Synchronicity

Sometimes, I’ll be researching something online, only to be amazed when I run across something else entirely that is exactly what I needed to hear in that moment, or in this case, read. That happened tonight. I began my train of thought by searching Google with the words, “feeling stuck.” This led me to searching for “feeling stuck in therapy.” The first article that popped up was an article titled, “Therapists Spill: What I Do When a Client Is ‘Stuck’” by Margarita Tartakovsky, M.S., on Psych Central. That article wasn’t exactly what I had in mind when I searched, but I thought it gave an interesting insight from the perspective of therapists rather than clients. 

From there, I clicked on a link within the article to the Internal Family Systems Model, which led me to an article on that site titled, The Larger Self by Richard Schwartz, Ph.D. That was the article that inspired me to share my train of thought in this post to share a link to it for anyone interested. Again, the article is written from the perspective of the therapist, not the client; but it is a fascinating read. What I found so encouraging was that the author explained the different parts of the self with such candor and optimism, not an experience of a “crazy person” (my own psyche berates me constantly should I find myself talking to myself), but something that each of us experiences to a lesser or greater degree. From the article:

“To experience the Self, there’s no shortcut around our inner barbarians – those unwelcome parts of ourselves, such as hatred, rage, suicidal despair, fear, addictive need (for drugs, food, sex), racism and other prejudice, greed, as well as the somewhat less heinous feelings of ennui, guilt, depression, anxiety, self-righteousness, and self-loathing. The lesson I’ve repeatedly learned over the years of practice is that we must learn to listen to and ultimately embrace these unwelcome parts. If we can do that, rather than trying to exile them, they transform. And, though it seems counterintuitive, there’s great relief for therapists in the process of helping clients befriend rather than berate their inner tormentors. I’ve discovered, after painful trial and much error at my clients’ expense, that treating their symptoms and difficulties like varieties of emotional garbage to be eliminated from their systems simply doesn’t work well. Often, the more I’ve joined clients in trying to get rid of their destructive rage and suicidal impulses, the more powerful and resistant these feelings have grown – though they’ve sometimes gone underground to surface at another time, in another way.” ~Richard Schwartz, Ph.D.

So Much Better

Twice this week I’ve heard, “You’re doing so much better,” first, from my therapist, then today, from my case manager. I should have asked them exactly how they reached this conclusion considering I feel the same as I did last year — even 5 or 10 years ago, or longer. The fears and anxiety are all still there. The inability to consistently leave my home or interact with other people are still a problem. The constant “thought wars,” voices, or whatever you want to call them, rage on. I would venture to guess that the lack of motivation as well as the lack of concentration and focus have only worsened. The external distractions are as bad as the internal ones, even with the move. And the worst part is I still have suicidal thoughts and thoughts of self-harm on a daily basis. Granted, neither my therapist nor my case manager knows the frequency or extent of these thoughts or how these thoughts affect my life since I’ve vehemently REFUSED to discuss them from day one. No good ever came from my disclosing these thoughts in the past; so I have no reason to believe now would be any different.

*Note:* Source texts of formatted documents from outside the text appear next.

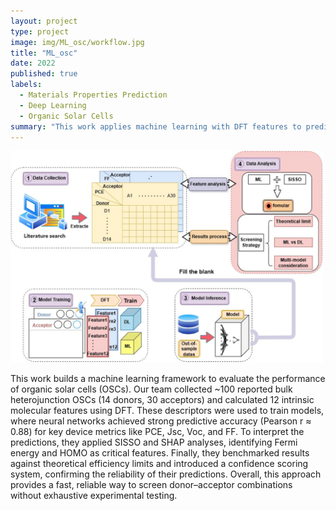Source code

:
 ```yaml
---
layout: project
type: project
image: img/ML_osc/workflow.jpg
title: "ML_osc"
date: 2022
published: true
labels:
  - Materials Properties Prediction
  - Deep Learning
  - Organic Solar Cells
summary: "This work applies machine learning with DFT features to predict and screen donor–acceptor combinations in organic solar cells."
---
```


<img width="500px" class="ml_osc" src="../img/ml_wfl.jpg">

This work builds a machine learning framework to evaluate the performance of organic solar cells (OSCs). Our team collected ~100 reported bulk heterojunction OSCs (14 donors, 30 acceptors) and calculated 12 intrinsic molecular features using DFT. These descriptors were used to train models, where neural networks achieved strong predictive accuracy (Pearson r ≈ 0.88) for key device metrics like PCE, Jsc, Voc, and FF. To interpret the predictions, they applied SISSO and SHAP analyses, identifying Fermi energy and HOMO as critical features. Finally, they benchmarked results against theoretical efficiency limits and introduced a confidence scoring system, confirming the reliability of their predictions. Overall, this approach provides a fast, reliable way to screen donor–acceptor combinations without exhaustive experimental testing.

I can’t help but wonder if I’m wrong. I worry that talking about certain things will only make them worse.

The part of me that wants to continue hiding behind the mask of “everything is fine,” won’t allow me to be honest with anyone about the intensity of the emotional turmoil I experience, not even with KR. The part that is screaming at me to say something, anything, remains silent under the threat of violence from an internal source that has proven to me time and time again that threat is warranted. I keep thinking, “Maybe this is as good as get.” Maybe feeling like a basket case on the inside while projecting perfect calm and compliance on the outside is just how “normalcy” works. If I’m better because everyone else thinks I’m fine, does that make it so? Sometimes, I get so tired of pretending that I just want to do something desperate and impulsive. Because I can usually control these impulses and urges, does that make me better? And if I couldn’t control them, would anyone even notice? I’m beginning to think it really doesn’t matter anyway. Maybe that’s the way everyone feels.